> What you have to do:
Using the listing below, copy exactly the lines from the one containing "right eye: (103, 209)" to the one containing "right hip: (106, 300)", both lines included, and no others.

+ + + +

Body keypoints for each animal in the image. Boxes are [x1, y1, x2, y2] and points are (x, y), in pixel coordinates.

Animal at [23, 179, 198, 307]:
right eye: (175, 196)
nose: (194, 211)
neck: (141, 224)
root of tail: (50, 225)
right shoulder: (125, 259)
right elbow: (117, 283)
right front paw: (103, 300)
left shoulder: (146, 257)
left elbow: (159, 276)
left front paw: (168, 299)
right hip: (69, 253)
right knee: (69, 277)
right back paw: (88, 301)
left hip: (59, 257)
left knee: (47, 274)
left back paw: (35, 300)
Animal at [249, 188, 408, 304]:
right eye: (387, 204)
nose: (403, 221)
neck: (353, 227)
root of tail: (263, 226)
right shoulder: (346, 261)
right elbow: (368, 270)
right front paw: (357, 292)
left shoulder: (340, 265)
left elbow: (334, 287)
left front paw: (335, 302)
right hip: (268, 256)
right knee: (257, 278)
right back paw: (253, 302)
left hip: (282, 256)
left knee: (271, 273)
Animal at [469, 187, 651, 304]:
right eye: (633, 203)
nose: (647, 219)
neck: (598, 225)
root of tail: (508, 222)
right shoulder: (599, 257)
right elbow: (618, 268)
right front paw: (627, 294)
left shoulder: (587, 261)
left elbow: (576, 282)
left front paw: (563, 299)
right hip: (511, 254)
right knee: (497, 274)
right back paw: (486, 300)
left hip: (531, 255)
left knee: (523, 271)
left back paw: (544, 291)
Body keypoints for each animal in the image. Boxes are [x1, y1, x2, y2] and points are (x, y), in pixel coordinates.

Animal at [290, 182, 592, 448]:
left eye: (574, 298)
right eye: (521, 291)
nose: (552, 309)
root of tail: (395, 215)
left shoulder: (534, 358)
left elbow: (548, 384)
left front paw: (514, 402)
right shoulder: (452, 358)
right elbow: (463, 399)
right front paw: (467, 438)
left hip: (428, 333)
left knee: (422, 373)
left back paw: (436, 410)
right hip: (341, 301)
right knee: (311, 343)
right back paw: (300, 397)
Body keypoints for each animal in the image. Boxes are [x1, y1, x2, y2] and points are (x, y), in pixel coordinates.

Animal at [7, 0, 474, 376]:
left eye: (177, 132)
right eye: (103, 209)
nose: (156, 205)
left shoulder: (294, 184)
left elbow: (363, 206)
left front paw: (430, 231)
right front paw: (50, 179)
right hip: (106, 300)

+ + + +

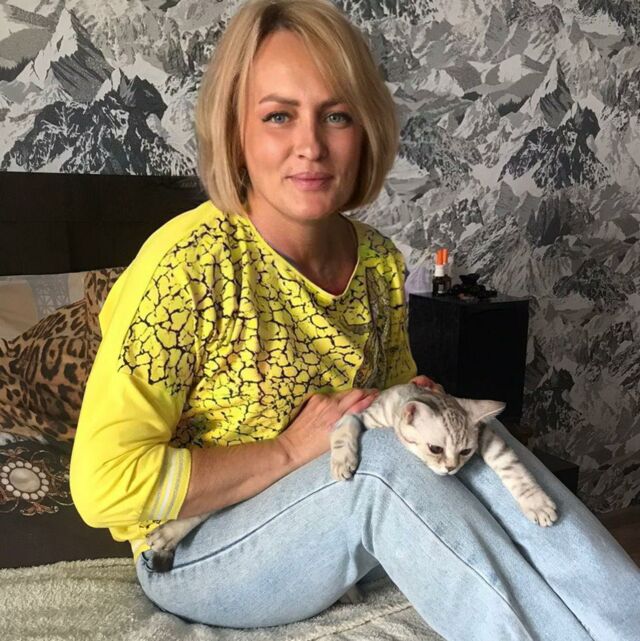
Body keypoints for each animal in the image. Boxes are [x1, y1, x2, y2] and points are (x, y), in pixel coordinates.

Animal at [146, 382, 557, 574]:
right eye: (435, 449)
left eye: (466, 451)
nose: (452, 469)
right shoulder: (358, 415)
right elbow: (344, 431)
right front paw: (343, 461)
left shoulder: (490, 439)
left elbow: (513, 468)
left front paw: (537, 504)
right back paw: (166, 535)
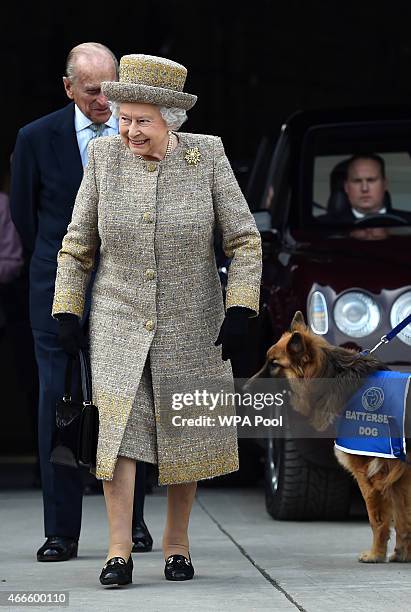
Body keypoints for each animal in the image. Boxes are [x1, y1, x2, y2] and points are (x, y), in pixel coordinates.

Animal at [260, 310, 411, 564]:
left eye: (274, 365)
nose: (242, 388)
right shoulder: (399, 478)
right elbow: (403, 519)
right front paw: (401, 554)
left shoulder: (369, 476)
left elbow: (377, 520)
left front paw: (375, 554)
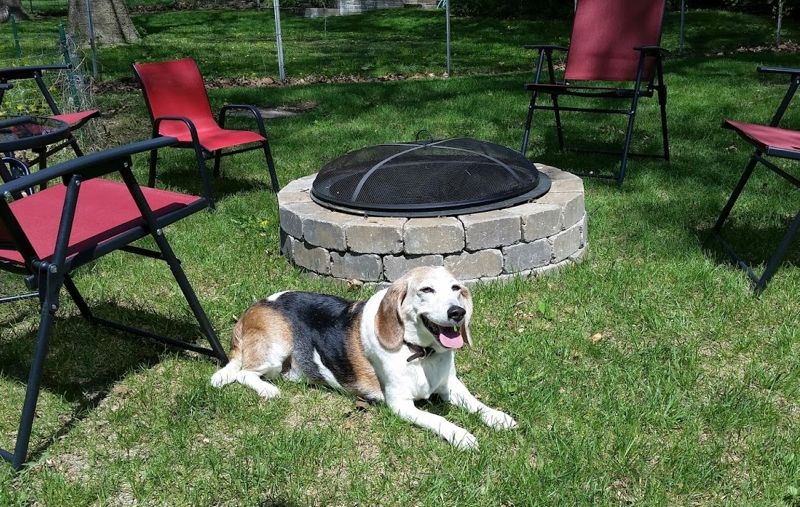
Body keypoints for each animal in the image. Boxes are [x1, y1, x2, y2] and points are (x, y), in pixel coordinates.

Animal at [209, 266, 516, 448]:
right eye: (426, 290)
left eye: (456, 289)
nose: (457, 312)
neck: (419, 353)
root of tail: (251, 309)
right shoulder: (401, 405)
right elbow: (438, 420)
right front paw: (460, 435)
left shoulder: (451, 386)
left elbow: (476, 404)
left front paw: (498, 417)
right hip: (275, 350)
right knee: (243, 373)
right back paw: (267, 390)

+ + + +

> Answer area:
right eye: (103, 209)
nose: (156, 205)
left shoulder: (294, 184)
left elbow: (363, 206)
left front paw: (430, 231)
right front paw: (50, 179)
right hip: (106, 300)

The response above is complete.